The Guardian Interviews Zuckerbot, a Bot Based on Mark Zuckerberg

The Guardian Interviews Zuckerbot, a Bot Trained on Mark Zuckerberg's Speeches
Credits: Frederic Legrand – COMEO / Shutterstock.com

As you might already be aware, Facebook CEO Mark Zuckerberg is not interview-friendly. The Guardian, however, found a clever workaround to get an exclusive interview with him – the Zuckerbot.

The Guardian teamed up with Botnik Studios to create Zuckerbot, a predictive keyboard trained on all interviews, speeches, blog posts, and testimony of Mark Zuckerberg over the last three years.

After training Zuckerbot, the team had a vast vocabulary of the Facebook CEO comprising of over 200,000 words. Now, the bot was ready to face the interview questions prepared by journalists over at The Guardian and The Observer.

Here a few of my favorite questions and answers from this futuristic interview. You may check out the entire piece on The Guardian here.

Q: How does Facebook give people a voice, Mark?

A: First, I want to thank you all for being a part of my mission. The purpose of Facebook is to bring about internet for people in the digital room. It is about advertising dollars to people who pay to be able to pay. We believe in building $8bn of voice on the platform for dads who are hungry for coffee.

Q: Do you think that Facebook has made the world a better place?

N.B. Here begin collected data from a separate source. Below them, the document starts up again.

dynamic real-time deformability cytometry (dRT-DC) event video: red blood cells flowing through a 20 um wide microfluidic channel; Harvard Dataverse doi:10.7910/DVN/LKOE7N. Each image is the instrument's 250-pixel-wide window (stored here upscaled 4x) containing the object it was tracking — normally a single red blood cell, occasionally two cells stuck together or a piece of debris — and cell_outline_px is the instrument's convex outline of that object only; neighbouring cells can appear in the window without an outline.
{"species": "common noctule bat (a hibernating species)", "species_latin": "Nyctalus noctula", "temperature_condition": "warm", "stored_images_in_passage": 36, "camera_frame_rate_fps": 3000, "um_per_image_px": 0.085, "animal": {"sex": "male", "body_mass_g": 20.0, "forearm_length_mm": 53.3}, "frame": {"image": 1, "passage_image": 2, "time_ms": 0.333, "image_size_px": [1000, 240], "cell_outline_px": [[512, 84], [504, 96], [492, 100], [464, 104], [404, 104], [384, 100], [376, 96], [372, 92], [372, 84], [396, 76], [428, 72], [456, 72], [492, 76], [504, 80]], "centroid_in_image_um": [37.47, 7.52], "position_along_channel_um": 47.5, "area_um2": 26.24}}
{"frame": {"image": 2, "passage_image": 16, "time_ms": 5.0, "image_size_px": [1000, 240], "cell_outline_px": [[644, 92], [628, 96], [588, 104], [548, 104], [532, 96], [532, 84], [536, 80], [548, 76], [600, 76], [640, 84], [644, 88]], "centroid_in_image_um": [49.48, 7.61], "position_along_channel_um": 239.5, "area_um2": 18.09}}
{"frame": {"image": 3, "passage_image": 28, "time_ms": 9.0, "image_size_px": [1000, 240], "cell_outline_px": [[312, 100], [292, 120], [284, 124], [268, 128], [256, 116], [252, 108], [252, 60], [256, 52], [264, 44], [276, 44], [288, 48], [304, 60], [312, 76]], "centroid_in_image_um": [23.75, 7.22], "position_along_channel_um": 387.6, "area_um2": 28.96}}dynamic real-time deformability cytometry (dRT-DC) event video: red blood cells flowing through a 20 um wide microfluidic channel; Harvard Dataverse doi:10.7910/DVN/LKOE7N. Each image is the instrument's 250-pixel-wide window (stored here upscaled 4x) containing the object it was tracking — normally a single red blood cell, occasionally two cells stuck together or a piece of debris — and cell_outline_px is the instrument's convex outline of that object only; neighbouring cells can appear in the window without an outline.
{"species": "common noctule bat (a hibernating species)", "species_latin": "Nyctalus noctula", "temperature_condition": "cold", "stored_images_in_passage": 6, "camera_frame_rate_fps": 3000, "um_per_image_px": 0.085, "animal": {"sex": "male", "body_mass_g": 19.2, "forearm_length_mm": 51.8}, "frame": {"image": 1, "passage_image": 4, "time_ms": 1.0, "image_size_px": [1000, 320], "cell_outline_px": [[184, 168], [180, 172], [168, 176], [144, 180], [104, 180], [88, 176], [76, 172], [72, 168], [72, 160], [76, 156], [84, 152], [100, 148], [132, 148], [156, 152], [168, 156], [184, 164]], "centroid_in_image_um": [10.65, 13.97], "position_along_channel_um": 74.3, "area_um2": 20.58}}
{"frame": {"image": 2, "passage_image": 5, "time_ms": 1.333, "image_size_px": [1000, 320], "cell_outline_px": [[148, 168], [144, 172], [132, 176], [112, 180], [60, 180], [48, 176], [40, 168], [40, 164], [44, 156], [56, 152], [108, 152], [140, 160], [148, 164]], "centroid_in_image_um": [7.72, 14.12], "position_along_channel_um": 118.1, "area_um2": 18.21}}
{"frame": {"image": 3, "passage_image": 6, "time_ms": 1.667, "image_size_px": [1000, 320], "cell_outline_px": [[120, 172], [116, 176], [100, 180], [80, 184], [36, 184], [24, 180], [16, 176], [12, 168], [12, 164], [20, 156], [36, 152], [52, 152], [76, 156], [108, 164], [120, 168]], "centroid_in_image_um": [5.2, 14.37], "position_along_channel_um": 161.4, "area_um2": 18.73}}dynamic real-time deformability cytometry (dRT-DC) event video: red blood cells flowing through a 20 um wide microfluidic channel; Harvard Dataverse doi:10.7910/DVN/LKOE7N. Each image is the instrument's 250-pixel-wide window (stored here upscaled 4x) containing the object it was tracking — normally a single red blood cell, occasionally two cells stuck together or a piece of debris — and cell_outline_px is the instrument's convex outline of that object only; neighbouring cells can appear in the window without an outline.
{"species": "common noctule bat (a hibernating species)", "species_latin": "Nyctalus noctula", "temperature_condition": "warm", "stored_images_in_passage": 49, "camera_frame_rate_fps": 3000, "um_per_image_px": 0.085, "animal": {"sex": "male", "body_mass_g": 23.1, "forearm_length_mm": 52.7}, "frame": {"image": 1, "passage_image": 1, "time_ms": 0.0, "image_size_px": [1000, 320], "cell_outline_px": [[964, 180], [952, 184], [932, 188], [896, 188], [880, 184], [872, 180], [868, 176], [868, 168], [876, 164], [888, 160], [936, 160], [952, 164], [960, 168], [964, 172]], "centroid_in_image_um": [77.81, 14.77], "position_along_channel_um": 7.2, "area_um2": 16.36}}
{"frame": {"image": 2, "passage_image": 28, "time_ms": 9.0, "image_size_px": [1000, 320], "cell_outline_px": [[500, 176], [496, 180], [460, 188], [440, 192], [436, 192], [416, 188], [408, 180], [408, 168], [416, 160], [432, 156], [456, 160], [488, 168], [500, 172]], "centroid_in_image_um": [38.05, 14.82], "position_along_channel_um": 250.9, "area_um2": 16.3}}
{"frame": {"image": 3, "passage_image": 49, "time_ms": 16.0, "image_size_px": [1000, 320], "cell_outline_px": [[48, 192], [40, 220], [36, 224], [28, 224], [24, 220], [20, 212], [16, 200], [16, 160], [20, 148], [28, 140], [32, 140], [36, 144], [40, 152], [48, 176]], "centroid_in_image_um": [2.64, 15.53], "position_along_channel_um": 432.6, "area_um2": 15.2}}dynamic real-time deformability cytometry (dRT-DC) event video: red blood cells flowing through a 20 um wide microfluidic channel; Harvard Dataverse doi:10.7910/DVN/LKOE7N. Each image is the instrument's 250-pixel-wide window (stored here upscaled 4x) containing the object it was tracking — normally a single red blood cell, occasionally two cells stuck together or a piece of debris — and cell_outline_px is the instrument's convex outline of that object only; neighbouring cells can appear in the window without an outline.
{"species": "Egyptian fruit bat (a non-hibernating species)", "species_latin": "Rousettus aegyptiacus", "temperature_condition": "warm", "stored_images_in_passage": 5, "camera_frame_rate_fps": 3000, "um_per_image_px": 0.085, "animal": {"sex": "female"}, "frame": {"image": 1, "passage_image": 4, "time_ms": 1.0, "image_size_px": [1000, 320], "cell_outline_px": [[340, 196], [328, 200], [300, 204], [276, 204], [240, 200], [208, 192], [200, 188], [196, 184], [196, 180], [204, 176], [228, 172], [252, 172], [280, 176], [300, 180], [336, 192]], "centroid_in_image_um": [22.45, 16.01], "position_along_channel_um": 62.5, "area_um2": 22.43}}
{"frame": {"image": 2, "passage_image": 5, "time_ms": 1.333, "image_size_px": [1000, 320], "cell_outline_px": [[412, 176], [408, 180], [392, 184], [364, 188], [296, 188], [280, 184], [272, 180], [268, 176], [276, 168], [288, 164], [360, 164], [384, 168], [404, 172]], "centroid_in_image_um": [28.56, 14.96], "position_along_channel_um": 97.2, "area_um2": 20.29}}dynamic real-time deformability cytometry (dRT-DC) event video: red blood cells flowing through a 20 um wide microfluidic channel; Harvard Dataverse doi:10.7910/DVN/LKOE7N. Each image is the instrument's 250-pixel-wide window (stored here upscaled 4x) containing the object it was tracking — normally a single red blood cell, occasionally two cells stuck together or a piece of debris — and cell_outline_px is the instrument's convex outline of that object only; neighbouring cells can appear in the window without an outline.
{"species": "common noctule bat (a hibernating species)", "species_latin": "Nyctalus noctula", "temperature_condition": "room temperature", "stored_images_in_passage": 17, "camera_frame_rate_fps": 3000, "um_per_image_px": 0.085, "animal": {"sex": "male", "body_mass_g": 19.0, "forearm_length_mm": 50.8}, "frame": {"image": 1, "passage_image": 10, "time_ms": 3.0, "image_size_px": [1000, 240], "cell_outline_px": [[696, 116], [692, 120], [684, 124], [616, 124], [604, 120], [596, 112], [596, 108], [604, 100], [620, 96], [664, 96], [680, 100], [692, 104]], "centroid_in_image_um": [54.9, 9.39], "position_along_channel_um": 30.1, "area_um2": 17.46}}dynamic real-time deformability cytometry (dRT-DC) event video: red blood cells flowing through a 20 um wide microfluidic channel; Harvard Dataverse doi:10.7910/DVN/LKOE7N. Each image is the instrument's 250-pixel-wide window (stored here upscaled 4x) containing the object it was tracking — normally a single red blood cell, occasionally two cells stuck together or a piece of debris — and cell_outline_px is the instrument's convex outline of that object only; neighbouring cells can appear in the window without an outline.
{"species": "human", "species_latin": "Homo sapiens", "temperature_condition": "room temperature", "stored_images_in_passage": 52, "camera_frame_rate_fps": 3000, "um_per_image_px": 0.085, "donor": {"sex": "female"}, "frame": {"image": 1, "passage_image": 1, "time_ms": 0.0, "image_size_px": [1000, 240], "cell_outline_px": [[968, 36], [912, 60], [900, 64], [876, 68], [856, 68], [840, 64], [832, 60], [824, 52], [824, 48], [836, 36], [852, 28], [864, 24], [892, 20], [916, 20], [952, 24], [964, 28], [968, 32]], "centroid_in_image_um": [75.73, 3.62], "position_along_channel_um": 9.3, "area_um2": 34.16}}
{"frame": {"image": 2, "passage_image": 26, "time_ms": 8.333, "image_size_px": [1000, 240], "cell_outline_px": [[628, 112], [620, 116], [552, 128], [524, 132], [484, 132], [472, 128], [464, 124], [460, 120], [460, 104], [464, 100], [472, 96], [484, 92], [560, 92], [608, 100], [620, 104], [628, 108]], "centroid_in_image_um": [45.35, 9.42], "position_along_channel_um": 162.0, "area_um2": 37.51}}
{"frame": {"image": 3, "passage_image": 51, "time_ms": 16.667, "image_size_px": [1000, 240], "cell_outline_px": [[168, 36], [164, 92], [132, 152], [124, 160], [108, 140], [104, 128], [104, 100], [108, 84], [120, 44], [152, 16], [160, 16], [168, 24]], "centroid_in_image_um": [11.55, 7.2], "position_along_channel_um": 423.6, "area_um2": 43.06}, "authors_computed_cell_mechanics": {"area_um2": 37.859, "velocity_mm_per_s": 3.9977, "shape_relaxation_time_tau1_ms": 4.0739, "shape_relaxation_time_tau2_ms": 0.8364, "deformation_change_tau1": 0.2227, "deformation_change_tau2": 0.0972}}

A: Facebook is a happy version of what I am. I am pretty pro people and um … I am definitely strongly about baseball consumption. Friends, we can do better than banning misinformation and dancing in the air. I want to capture the good news here in California: people are clicking on Facebook until they love it.

Q: Would you still be positioning Facebook as an alternative to Chinese censorship if your charm offensive with Xi Jinping had worked and he’d let you into the country?

A: When I look around at all the friendships I can build for augmented leaders, I just have an intense and spiritual experience. I feel completely naked, and I have access to more information than 30,000 million percent of the internet.

I know that I need to build a classifier to get access to whatever data I think up – it may be closely connected to the question of whether anyone is really important – and then I actually … I just post on the internet of time, which is a monolithic thing, and I am so far away, and I am happy, and I am one dimension of content prone to insight, outrage and, increasingly, to self-think.

Q: Should we trust you?

A: I recently uncovered a physical plaque that could potentially be about a billion years old and it already generates about one million hours of video content passively overnight. So you can trust that.

The Zuckerbot seems quite efficient, doesn’t it? While this approach can’t replace face-to-face interviews just yet, we could be seeing similar interviews involving other personalities in the future.